→ **EXERCISE AIM**: Only the lines below, from the one with "17: (485, 210, 2.09)" through the one with "28: (518, 451, 2.33)", are to be written out, exactly.
RECORDS FOR THE TASK START
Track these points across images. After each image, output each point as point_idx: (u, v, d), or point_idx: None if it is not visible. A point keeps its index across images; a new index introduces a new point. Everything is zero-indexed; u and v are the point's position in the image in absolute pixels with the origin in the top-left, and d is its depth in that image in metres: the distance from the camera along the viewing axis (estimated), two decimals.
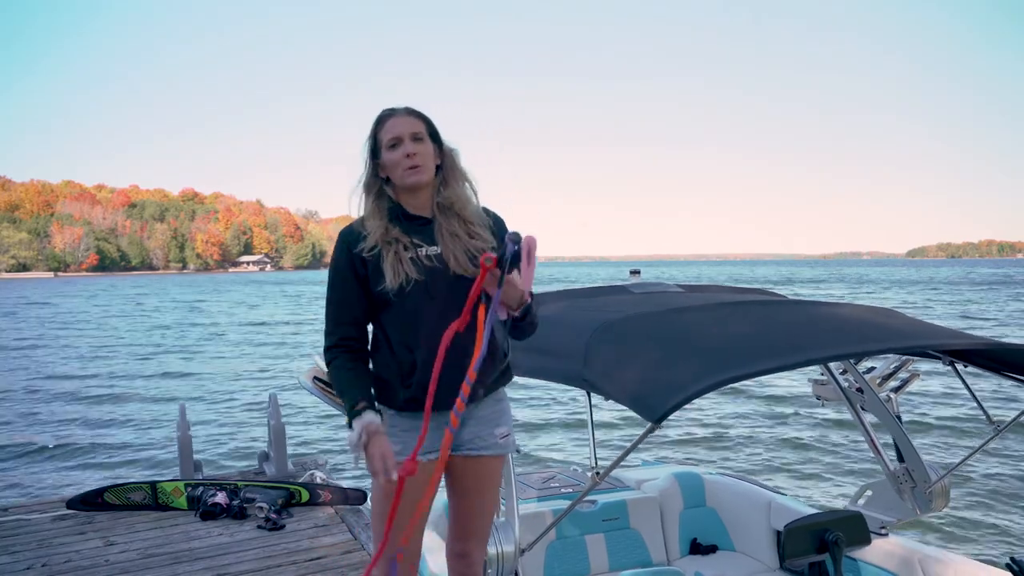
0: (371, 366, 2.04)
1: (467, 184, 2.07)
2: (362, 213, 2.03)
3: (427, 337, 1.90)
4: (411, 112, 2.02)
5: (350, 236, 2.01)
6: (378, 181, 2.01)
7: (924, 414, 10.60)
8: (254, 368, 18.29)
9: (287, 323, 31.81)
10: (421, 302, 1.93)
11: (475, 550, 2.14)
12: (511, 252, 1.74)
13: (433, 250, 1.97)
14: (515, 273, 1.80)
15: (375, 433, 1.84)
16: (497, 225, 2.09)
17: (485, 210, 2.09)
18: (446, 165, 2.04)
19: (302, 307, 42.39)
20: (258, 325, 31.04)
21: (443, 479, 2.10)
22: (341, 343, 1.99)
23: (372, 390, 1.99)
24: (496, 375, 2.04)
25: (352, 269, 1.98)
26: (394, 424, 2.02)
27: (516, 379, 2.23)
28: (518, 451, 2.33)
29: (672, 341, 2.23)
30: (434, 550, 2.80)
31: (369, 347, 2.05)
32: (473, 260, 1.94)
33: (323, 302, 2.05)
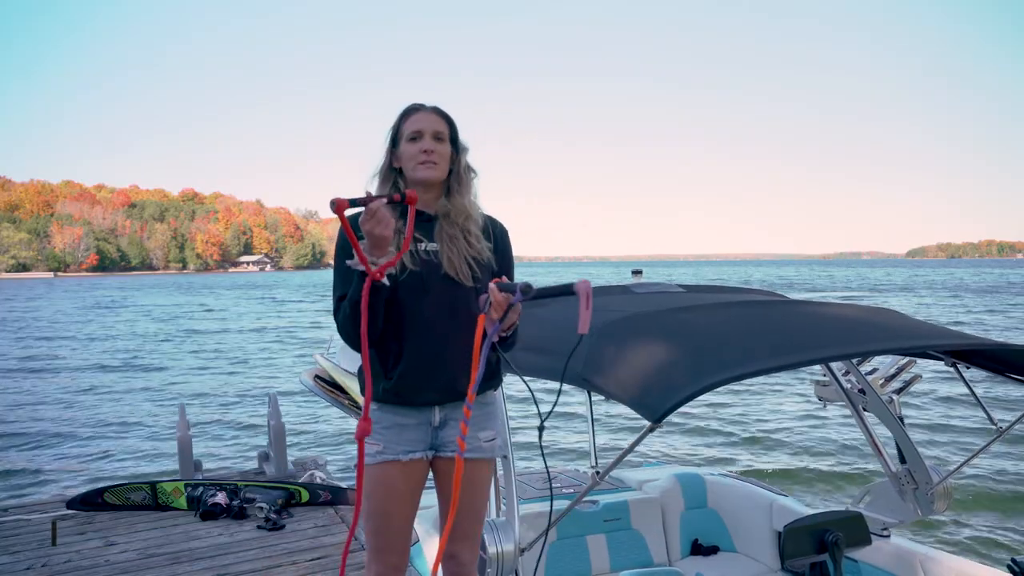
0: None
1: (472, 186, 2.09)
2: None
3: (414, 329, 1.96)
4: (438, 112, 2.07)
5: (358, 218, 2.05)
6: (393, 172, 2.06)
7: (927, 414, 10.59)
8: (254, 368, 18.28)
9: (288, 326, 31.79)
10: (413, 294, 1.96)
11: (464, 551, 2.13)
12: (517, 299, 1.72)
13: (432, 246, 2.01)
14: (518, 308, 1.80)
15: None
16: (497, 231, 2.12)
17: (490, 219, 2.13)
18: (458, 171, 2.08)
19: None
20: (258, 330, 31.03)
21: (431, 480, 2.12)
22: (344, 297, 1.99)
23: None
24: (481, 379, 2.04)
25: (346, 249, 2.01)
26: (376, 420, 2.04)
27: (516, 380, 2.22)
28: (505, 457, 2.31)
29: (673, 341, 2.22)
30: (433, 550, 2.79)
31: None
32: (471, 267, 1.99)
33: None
RECORDS FOR THE TASK END
RECORDS FOR THE TASK START
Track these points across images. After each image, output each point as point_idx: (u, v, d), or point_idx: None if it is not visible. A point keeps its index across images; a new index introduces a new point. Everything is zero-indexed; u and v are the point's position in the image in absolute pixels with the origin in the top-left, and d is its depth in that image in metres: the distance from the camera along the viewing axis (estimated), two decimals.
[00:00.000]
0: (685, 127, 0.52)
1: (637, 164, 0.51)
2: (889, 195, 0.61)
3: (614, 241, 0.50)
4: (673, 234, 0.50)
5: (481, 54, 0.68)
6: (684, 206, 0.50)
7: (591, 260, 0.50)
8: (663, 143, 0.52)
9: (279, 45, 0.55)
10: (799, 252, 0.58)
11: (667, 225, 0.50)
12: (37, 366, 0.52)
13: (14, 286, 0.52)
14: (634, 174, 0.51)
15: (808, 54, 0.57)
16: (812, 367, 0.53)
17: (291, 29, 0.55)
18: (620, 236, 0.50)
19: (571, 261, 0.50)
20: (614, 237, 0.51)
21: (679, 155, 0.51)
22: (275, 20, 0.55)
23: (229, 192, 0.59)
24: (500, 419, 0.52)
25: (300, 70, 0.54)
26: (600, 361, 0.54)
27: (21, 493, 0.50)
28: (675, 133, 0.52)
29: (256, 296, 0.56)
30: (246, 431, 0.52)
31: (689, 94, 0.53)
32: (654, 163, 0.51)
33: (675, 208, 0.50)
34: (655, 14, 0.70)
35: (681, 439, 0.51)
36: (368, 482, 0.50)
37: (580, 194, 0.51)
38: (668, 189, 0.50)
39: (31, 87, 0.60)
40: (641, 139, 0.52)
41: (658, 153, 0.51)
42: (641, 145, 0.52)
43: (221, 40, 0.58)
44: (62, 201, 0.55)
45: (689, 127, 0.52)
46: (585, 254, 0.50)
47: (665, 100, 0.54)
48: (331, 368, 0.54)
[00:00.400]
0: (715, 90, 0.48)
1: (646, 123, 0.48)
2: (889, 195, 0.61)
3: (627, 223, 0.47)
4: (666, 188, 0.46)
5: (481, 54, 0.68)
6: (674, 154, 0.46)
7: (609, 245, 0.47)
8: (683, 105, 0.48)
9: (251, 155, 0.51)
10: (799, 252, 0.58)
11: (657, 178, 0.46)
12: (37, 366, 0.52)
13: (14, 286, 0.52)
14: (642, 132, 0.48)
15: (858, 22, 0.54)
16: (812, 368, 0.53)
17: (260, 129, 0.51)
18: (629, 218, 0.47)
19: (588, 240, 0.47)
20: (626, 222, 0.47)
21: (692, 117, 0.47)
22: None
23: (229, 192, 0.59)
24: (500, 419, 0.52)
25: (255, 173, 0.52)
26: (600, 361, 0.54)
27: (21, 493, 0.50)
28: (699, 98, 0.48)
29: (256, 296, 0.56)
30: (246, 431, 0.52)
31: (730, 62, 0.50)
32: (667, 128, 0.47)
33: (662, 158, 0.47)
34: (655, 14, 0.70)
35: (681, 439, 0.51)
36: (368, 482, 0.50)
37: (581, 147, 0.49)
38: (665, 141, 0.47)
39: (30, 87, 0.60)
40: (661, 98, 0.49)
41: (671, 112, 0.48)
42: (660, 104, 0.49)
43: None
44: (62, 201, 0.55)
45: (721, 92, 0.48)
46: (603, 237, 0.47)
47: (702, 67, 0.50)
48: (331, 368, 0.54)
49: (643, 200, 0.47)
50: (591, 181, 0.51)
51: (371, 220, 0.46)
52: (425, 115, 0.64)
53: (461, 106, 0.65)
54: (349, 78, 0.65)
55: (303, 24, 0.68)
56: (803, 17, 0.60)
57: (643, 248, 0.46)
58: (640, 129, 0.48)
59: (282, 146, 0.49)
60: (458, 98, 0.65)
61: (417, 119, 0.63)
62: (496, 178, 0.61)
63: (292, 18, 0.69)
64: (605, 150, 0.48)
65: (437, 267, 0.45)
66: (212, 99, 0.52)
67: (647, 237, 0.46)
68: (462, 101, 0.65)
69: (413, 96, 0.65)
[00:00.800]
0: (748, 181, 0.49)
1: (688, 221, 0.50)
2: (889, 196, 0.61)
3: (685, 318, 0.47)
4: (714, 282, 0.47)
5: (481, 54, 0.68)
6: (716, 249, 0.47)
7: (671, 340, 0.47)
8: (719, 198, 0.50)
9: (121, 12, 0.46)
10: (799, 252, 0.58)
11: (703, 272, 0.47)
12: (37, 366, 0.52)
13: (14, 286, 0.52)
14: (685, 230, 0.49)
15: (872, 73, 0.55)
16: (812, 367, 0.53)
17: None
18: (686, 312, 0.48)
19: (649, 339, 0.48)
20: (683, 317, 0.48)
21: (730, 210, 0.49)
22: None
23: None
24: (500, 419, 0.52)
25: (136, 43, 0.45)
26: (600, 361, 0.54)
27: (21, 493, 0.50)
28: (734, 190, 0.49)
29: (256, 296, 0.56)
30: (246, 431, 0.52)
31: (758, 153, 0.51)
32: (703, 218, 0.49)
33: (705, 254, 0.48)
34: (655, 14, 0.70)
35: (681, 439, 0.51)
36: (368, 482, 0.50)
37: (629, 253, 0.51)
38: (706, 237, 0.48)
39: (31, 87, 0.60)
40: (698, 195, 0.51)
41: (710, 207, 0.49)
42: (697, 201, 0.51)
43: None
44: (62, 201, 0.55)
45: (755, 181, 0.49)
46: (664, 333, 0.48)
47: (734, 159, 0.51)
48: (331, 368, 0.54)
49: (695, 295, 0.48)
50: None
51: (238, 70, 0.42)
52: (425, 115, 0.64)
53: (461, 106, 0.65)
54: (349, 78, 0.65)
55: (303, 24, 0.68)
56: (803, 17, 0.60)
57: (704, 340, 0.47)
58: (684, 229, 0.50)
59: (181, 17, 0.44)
RECORDS FOR THE TASK END
RECORDS FOR THE TASK START
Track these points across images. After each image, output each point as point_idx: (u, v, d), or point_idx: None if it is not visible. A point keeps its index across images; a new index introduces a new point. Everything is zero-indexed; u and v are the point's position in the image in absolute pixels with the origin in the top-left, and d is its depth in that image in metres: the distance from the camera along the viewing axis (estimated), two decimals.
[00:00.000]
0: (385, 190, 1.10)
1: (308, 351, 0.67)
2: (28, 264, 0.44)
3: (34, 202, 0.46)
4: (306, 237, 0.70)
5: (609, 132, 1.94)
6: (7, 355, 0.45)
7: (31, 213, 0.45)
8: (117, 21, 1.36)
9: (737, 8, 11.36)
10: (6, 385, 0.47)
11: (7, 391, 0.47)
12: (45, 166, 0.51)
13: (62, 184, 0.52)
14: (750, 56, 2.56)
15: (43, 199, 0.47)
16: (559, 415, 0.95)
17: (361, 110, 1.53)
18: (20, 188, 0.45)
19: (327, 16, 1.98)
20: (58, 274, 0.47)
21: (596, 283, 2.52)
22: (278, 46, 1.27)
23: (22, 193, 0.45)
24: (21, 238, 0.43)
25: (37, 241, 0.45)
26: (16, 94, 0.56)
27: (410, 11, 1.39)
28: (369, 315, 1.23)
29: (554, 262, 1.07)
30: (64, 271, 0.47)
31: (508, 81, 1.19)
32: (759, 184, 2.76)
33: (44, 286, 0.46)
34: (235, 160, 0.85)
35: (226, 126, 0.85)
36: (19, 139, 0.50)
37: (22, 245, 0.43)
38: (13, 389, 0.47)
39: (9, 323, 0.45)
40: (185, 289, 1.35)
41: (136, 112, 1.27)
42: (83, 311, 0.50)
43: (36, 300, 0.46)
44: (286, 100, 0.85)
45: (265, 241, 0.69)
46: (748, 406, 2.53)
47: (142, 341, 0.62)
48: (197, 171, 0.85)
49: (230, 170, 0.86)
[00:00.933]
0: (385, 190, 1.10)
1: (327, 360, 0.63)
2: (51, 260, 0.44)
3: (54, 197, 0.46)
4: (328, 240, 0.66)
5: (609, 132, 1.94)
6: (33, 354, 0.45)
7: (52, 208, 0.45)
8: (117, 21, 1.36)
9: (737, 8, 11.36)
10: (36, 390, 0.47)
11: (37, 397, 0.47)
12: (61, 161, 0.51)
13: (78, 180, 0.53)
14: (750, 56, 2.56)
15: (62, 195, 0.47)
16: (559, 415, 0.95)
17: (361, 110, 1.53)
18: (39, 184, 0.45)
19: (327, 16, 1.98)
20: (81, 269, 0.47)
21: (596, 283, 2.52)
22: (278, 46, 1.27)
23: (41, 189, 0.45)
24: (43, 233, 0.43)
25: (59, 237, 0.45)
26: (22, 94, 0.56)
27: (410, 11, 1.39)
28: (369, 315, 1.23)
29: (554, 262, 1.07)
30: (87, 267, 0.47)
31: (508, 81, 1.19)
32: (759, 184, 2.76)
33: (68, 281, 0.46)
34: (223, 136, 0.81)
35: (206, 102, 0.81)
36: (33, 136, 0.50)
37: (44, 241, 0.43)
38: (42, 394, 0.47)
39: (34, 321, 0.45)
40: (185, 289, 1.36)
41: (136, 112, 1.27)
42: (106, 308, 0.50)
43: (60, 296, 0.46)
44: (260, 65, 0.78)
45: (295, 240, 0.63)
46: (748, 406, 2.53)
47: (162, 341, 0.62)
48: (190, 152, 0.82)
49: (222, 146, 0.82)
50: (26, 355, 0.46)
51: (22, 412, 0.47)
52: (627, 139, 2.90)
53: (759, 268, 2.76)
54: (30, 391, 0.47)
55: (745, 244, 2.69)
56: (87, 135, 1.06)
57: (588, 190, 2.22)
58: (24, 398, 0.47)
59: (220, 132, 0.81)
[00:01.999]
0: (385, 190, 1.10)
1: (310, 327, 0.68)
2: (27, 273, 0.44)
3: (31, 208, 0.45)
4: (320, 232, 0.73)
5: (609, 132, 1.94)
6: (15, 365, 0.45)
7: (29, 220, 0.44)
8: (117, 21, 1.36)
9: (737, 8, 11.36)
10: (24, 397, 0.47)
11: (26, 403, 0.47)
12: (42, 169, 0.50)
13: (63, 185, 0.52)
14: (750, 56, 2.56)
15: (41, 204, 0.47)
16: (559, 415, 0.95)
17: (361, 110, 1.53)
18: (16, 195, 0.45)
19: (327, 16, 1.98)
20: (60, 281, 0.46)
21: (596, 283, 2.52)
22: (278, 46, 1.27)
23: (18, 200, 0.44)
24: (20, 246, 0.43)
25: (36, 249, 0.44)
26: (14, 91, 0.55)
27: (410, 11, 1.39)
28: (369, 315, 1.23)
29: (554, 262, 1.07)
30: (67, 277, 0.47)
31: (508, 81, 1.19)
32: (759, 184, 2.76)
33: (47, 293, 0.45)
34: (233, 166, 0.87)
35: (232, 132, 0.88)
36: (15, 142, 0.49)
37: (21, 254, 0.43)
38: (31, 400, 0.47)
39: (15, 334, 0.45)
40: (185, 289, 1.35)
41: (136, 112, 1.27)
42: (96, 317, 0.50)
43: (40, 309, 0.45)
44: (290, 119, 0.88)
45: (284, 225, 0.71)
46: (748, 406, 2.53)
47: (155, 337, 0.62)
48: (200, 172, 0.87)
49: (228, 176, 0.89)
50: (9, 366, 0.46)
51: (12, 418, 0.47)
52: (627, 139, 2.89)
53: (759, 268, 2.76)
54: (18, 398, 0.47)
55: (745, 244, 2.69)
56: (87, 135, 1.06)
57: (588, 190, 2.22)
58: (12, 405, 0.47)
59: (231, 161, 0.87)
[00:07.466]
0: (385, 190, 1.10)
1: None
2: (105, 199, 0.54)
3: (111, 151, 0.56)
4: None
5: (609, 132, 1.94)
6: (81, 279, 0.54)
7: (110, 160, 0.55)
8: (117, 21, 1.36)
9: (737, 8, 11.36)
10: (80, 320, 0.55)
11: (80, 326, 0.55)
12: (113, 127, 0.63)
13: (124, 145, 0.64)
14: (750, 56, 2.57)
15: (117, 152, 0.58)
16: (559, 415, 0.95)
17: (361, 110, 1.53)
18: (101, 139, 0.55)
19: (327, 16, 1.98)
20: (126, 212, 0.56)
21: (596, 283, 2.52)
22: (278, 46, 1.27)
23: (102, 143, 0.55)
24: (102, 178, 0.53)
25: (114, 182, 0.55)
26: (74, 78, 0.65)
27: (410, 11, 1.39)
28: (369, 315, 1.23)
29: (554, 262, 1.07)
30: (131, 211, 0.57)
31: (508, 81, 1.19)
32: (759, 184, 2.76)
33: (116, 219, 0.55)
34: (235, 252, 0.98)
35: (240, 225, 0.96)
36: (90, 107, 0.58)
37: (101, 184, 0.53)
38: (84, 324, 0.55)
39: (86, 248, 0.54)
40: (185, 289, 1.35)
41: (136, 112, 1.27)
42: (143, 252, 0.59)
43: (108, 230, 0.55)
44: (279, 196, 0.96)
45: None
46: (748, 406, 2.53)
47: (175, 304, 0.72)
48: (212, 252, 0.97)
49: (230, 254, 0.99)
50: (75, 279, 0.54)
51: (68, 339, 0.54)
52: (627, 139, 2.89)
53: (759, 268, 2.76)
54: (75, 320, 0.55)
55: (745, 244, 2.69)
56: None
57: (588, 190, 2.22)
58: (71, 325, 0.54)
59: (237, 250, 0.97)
RECORDS FOR THE TASK END
→ **SOLUTION**:
17: (485, 210, 2.09)
18: (446, 165, 2.04)
19: (302, 307, 42.39)
20: (258, 325, 31.04)
21: (443, 479, 2.10)
22: (341, 343, 1.99)
23: (372, 390, 1.99)
24: (496, 375, 2.04)
25: (352, 269, 1.98)
26: (394, 424, 2.02)
27: (516, 379, 2.23)
28: (518, 451, 2.33)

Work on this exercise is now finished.